Although high-quality evidence is lacking, treatment options include local application of heat, oral or topical nonsteroidal anti-inflammatory drugs, local application of numbing patches or creams, physical therapy, and injections. Medications such as anti-inflammatories should be used under medical supervision in the lowest dose and for the shortest duration possible, as long-term use is associated with risks.
The disease course is generally self-limiting with most patients getting better in a few weeks’ time. In one study 91% of patients with new-onset costochondritis had resolution of pain after three weeks of treatment with rest and nonsteroidal anti-inflammatory drugs. Symptoms usually resolve within one to two months but may last for up to one year. `those with persisting pain may require injections / further interventions. There is insufficient data to show recurrence rates of similar presentations.

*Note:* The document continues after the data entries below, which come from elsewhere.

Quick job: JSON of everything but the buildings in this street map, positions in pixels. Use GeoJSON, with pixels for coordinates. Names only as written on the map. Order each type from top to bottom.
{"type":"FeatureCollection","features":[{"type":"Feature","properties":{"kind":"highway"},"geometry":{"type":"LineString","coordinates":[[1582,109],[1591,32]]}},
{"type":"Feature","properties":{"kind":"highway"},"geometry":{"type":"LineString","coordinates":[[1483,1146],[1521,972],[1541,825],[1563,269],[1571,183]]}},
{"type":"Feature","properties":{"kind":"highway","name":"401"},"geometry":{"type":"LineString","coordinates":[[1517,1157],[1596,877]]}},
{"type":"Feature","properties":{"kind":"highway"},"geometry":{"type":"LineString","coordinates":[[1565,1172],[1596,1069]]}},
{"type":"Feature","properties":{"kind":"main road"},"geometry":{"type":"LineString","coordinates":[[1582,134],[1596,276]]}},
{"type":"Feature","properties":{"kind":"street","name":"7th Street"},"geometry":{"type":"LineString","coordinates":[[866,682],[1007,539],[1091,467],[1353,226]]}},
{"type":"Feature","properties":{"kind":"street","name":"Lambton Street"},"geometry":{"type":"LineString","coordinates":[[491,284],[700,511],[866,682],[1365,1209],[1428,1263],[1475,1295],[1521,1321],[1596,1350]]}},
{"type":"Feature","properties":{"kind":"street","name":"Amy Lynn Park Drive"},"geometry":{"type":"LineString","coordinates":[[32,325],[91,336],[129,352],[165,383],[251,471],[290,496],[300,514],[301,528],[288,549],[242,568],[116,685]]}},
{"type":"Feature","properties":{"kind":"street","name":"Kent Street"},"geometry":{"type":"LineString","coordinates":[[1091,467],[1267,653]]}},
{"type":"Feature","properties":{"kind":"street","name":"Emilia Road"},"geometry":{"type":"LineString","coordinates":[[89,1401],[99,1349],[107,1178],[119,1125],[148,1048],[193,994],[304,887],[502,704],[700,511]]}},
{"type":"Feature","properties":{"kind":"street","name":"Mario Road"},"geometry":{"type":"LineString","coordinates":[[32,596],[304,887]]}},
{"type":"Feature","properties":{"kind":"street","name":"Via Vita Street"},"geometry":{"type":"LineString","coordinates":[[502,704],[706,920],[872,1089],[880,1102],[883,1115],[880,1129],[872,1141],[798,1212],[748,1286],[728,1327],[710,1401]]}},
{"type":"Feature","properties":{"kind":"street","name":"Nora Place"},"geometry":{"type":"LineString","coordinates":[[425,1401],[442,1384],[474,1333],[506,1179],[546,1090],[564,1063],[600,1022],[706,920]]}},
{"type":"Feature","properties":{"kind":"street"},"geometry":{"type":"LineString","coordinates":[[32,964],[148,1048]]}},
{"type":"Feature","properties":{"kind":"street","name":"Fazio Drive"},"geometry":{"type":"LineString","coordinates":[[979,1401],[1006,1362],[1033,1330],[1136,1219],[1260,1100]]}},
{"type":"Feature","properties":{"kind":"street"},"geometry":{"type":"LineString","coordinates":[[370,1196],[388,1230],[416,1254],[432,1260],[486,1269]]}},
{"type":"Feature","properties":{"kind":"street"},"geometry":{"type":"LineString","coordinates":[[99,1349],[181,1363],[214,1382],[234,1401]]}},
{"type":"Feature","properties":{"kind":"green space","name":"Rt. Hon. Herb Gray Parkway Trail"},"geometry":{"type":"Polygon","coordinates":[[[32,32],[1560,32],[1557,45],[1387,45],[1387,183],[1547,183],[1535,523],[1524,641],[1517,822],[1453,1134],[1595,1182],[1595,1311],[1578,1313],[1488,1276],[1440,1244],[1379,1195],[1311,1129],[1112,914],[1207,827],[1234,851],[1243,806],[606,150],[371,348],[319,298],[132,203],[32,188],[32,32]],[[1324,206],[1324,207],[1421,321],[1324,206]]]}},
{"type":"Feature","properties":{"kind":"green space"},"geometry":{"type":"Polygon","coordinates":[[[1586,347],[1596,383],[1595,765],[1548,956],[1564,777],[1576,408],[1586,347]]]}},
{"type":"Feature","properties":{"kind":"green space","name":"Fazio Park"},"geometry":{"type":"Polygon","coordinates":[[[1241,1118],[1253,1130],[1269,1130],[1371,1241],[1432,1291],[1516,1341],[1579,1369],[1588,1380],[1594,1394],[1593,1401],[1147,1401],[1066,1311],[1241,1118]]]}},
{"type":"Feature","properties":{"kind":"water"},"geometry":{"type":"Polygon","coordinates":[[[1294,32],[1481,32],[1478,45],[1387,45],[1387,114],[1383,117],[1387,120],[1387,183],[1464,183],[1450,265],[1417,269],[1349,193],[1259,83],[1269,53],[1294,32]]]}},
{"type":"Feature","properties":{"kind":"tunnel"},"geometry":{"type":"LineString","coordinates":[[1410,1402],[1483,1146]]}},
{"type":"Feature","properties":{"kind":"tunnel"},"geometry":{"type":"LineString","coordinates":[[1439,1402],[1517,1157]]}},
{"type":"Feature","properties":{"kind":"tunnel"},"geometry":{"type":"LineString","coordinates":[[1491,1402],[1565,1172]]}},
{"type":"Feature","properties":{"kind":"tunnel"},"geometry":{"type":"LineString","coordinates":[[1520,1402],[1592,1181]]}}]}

Interventions/ injections for Costochondritis
Local anaesthetic and steroid injections are considered in cases of persisting pain or suboptimal response to non-invasive treatments. Using ultrasound guidance for performing injections is advisable as it can improve accuracy and reduce the chances of complications such as pneumothorax. It is not necessary to advance the needle into the joint and infiltration of the tissues over the joint is usually adequate for relief. Addition of steroids aid in reducing inflammation thus prolonging the effect of the injection. These injections also have a diagnostic role in confirming the source of pain.
PRP (Platelet Rich Plasma) injections. There is limited guidance available on the use of platelet-rich plasma for costochondritis. PRP consists of growth factors isolated from one’s own blood. High concentration of platelets (containing the growth factors) are isolated from the blood and injected in the area of pain to provide a regenerative stimulus that promotes tissue repair and helps in providing pain relief.
Other interventions such as intercostal nerve blocks, Dry Needling and Acupuncture have also been used to manage the symptoms in costochondritis.